Sustainability: As David Cox points out on page 22 we have a unique opportunity to gain recognition as the world’s first fully sustainable wine industry. The spectre of man-made global warming with its accompanying fiddles of emissions trading, carbon footprints and so on, is fast being seen for the scam it has always been. The sooner and faster this happens, the greater will be a return to proper and justified concern for the environment and even wider recognition of the need for sustainability. We need to do two things in New Zealand: one, make sure that Sustainable Winegrowing NZ makes the least imposition of costs and compliance on vineyards and wineries, and is compatible with their differing sizes; two, create an instantly recognisable logo that stamps every qualifying bottle as being sustainably produced in New Zealand, and then make sure that world markets recognise the logo and know what it stands for, and that consumers everywhere respond with willingness to pay premium prices.
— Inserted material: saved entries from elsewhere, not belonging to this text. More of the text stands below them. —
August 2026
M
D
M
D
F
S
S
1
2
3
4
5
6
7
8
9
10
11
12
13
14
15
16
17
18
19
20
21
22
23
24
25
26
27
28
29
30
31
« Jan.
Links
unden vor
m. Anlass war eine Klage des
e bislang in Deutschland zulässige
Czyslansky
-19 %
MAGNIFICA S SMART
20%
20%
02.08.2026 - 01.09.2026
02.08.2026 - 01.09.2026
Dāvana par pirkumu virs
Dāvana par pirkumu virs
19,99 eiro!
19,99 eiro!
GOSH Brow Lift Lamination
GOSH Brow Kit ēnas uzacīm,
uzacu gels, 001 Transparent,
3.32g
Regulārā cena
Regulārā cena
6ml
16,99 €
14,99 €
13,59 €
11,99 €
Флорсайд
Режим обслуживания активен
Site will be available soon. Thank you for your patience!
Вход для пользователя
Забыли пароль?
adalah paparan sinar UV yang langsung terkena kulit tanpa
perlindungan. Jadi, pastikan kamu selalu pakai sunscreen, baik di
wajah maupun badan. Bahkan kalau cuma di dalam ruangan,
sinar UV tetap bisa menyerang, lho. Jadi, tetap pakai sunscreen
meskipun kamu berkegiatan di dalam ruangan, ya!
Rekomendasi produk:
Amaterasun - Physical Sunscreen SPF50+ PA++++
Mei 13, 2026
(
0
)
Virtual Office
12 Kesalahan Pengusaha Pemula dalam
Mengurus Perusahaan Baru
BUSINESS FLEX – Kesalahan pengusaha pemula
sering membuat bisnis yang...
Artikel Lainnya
Identification and traceability: Provenance has always been synonymous with wine. Not just country, not just region, but also identification of the maker or the winery. In earlier times in New Zealand when wine was regulated under the Sale of Liquor Act, this was a legislative requirement. It did not prevent any maker from selling any number of brands, but it did impose a need for attention to quality and label integrity from wineries who knew that, ultimately, an enquiring consumer could identify the producer. The bewildering multiplicity of brands now confronting consumers here and overseas, some not up to our desired standards suggest that a return to legislated identification and traceability might not be such a bad thing.